Background:The amyloid cascade hypothesis of Alzheimer’s disease (AD) posits that amyloid-β (Aβ) protein accumulation underlies the pathogenesis of the disease by leading to the formation of amyloid plaques, a pathologic hallmark of AD. Aβ is a proteolytic product of amyloid-β protein precursor (AβPP; APP), which is expressed in both neurons and astrocytes. Although considerable evidence shows that astrocytes may play critical roles in the pathogenesis of AD, the longitudinal changes of amyloid plaques in relationship to AβPP expression in astrocytes and cellular consequences are largely unknown.

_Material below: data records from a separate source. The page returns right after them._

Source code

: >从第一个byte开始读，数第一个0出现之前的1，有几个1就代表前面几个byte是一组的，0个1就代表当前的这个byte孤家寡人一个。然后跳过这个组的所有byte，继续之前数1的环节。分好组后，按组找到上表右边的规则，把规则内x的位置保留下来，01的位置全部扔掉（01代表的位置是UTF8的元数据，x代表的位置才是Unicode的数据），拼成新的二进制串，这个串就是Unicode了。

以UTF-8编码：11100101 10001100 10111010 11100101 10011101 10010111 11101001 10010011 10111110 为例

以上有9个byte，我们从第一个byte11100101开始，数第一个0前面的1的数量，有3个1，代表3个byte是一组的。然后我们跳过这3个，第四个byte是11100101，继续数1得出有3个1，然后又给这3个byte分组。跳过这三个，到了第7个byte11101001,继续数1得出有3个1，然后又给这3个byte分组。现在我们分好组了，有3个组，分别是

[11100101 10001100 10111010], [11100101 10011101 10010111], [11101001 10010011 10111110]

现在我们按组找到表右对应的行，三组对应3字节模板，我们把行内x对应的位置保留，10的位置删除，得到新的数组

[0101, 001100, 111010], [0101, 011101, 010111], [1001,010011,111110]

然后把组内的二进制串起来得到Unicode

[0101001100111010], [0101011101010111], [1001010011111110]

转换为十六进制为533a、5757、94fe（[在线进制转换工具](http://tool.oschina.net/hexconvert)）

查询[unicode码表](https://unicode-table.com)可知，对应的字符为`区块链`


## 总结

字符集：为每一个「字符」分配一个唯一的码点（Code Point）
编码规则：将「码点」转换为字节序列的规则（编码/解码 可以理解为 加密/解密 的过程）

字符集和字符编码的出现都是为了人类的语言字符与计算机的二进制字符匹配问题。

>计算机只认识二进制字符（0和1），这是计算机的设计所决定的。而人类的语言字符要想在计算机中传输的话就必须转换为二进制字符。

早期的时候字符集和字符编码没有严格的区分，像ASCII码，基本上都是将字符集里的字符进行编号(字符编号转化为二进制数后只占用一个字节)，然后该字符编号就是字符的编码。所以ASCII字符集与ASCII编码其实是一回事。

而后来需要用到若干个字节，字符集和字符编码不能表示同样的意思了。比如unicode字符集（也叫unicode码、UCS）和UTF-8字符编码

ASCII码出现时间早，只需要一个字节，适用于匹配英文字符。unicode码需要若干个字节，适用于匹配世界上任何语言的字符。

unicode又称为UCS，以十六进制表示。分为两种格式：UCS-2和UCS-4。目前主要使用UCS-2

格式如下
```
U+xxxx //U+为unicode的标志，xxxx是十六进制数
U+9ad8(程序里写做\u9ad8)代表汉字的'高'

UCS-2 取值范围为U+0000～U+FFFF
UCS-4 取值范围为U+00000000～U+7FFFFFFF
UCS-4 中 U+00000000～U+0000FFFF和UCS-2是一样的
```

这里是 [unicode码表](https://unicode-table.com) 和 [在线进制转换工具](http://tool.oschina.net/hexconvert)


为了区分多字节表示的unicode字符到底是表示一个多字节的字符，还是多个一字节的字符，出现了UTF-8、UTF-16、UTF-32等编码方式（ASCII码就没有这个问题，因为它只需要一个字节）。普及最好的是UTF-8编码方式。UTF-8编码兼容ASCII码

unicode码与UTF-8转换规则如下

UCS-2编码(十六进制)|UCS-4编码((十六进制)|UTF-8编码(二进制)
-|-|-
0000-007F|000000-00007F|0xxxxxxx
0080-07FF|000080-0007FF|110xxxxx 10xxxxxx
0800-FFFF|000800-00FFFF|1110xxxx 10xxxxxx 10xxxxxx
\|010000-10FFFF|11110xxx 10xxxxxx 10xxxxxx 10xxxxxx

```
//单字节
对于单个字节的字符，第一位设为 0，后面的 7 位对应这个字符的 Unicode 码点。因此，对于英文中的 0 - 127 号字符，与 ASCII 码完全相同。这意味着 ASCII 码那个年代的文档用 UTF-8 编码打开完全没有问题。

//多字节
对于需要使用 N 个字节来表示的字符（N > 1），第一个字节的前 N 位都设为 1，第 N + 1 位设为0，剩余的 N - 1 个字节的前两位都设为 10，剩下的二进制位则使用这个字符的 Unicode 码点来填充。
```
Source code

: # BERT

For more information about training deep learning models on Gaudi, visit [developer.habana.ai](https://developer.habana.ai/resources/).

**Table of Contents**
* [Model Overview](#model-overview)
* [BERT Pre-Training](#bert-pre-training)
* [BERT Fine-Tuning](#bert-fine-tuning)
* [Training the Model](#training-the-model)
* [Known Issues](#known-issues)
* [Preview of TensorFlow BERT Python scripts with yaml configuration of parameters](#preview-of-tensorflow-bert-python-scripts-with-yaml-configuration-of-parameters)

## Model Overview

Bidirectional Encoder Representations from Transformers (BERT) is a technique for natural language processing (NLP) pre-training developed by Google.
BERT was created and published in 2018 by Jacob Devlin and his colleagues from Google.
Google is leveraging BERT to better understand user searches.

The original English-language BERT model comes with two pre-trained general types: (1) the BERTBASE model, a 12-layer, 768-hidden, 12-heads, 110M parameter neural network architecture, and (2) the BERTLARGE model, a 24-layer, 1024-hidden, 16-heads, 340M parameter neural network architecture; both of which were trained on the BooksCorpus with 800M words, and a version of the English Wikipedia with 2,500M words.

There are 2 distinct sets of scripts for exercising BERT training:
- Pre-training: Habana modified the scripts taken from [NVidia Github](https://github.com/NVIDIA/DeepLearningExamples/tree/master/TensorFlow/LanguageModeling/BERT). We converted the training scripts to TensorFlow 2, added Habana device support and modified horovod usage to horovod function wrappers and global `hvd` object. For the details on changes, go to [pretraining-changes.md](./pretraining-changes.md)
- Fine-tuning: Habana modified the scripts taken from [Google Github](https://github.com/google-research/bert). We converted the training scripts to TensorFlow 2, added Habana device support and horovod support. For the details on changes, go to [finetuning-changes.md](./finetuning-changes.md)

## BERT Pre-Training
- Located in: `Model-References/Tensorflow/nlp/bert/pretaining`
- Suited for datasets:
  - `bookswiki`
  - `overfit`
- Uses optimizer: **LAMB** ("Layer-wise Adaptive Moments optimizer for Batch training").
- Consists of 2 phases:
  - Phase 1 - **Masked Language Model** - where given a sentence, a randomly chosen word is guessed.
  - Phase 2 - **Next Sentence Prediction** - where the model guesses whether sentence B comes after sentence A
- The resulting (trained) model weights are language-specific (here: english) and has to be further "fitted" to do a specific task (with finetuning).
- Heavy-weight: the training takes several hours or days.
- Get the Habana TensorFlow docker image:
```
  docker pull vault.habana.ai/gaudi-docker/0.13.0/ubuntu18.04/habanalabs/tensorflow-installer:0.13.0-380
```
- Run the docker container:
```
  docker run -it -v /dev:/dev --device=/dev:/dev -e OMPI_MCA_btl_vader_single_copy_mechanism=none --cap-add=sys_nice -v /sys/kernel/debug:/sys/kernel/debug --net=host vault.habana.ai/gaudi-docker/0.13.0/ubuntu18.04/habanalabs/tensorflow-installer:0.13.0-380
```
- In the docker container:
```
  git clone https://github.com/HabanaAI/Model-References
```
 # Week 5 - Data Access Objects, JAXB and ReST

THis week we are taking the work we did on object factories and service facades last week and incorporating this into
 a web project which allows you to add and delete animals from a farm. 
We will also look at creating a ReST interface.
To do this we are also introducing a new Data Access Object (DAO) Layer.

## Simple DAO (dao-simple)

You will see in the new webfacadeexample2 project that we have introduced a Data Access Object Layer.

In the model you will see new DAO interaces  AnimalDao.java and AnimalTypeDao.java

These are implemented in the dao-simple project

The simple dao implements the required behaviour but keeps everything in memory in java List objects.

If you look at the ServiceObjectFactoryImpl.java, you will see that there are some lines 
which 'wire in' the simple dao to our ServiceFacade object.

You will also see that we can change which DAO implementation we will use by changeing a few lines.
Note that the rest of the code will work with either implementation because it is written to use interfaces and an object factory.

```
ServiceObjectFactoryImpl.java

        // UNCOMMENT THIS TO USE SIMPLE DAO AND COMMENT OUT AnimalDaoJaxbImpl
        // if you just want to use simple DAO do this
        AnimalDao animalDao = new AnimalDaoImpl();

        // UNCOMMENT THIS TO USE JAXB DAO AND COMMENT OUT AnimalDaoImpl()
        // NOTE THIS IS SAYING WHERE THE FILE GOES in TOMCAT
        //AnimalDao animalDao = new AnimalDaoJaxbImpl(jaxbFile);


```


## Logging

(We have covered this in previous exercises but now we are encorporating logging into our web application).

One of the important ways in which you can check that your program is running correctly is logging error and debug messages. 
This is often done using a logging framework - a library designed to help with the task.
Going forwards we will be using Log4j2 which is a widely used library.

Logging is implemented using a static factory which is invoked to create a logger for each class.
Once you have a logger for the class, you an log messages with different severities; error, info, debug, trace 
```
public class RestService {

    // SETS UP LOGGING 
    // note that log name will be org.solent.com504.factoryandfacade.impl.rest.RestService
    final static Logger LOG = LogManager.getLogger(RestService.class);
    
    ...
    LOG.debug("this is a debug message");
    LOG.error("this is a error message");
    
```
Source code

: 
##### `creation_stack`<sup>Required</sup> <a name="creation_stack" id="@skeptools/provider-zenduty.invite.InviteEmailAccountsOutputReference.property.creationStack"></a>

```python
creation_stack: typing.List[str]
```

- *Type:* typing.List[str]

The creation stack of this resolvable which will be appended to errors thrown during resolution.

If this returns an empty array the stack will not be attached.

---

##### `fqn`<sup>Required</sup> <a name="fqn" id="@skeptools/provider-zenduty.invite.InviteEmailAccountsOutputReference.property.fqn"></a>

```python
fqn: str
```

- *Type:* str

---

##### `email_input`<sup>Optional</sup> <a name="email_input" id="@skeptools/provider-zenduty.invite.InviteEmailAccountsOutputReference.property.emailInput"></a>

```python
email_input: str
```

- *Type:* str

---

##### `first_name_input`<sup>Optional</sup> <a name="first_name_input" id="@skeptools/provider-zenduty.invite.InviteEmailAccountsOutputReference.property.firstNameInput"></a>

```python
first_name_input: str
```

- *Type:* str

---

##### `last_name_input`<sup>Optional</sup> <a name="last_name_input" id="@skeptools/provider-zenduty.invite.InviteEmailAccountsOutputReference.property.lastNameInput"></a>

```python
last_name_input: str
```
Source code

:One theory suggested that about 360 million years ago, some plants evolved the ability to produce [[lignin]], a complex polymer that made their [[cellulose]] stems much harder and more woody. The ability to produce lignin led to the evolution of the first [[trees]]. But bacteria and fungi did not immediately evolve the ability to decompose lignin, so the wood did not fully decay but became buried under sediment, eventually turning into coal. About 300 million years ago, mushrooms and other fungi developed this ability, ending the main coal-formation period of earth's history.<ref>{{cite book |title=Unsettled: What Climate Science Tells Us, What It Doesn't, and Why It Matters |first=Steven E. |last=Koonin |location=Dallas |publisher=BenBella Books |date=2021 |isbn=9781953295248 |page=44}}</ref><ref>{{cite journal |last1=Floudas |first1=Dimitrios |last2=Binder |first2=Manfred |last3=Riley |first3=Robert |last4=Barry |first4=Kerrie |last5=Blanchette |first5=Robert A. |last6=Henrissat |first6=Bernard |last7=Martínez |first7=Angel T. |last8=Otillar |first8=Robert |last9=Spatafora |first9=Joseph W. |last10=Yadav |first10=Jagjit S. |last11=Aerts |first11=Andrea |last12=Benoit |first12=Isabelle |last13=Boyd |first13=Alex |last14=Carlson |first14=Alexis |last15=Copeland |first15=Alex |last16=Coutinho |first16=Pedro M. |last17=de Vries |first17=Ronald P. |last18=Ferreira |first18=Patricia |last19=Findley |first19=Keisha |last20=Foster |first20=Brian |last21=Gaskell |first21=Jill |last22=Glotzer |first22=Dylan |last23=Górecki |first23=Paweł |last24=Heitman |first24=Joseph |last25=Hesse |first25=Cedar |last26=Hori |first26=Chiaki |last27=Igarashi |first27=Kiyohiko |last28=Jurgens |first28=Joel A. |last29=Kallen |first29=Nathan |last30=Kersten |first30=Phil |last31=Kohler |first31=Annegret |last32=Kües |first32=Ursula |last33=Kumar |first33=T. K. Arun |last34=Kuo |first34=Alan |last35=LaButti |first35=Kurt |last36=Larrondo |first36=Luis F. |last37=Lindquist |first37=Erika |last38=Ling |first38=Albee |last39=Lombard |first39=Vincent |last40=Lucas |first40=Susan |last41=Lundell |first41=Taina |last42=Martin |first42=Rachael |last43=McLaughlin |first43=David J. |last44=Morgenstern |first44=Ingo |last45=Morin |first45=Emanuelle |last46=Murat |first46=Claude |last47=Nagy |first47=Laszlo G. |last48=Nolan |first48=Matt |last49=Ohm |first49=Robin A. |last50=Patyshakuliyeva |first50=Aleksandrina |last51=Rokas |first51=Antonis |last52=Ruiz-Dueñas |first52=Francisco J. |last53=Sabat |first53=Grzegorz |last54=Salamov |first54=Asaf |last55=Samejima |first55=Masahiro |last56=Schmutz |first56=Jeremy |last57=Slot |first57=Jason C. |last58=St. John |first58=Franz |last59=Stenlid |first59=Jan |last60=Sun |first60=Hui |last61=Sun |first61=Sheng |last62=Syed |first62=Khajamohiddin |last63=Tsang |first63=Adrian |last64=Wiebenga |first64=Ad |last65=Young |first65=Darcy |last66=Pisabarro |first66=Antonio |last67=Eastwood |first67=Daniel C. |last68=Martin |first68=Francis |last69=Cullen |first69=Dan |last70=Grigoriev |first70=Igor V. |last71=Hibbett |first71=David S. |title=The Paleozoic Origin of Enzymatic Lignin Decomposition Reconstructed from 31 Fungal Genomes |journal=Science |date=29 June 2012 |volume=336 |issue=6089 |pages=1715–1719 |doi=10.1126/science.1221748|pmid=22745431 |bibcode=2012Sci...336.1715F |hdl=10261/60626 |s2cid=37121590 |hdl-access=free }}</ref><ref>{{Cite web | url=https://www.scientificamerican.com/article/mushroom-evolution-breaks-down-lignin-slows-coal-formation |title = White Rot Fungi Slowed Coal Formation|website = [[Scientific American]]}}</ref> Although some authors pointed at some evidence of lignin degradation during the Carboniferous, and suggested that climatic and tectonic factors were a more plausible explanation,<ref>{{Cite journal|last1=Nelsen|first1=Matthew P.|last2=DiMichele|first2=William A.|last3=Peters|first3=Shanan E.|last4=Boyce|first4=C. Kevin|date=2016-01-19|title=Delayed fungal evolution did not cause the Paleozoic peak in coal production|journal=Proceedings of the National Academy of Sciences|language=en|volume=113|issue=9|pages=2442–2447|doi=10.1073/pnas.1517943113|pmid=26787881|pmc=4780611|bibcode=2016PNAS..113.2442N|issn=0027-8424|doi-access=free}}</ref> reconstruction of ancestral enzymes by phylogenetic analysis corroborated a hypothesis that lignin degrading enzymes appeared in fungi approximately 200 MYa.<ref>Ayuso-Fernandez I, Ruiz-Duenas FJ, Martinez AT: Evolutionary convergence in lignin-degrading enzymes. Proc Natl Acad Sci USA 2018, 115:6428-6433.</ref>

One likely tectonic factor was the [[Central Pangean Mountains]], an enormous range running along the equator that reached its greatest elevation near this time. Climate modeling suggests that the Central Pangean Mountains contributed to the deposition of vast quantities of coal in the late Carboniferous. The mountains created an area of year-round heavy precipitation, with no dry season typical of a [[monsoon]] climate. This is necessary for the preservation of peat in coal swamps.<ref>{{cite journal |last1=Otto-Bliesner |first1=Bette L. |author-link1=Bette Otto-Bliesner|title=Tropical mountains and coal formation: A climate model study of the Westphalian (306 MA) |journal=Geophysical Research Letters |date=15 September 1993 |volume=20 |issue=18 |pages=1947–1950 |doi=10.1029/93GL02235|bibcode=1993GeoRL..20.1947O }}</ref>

Objective:Here, we aimed to investigate astrocyte-related pathological changes of Aβ and AβPP using immunohistochemistry and biochemical studies in both animal and cell models. Methods/Results:Weutilized 5XFAD transgenic mice and found age-dependent upregulation of AβPP in astrocytes demonstrated with astrocytic reactive properties, which followed appearance of amyloid plaques in the brain. We also observed that AβPP proteins presented well-defined punctate immuno reactivity in young animals, whereas AβPP staining showed disrupted structures surrounding amyloid plaques in older mice. Moreover, we utilized astrocyte cell models and showed that pretreatment of Aβ42 resulted in downstream astrocyte autonomous changes, including up regulation in AβPP and BACE1 levels, as well as prolonged amyloidogenesis that could be reduced by pharmacological inhibition of BACE1. Conclusion:Collectively, our results show that age-dependent AβPP up regulation in astrocytes is a key feature in AD, which will not only provide novel insights for understanding AD progression, but also may offer new therapeutic strategies for treating AD.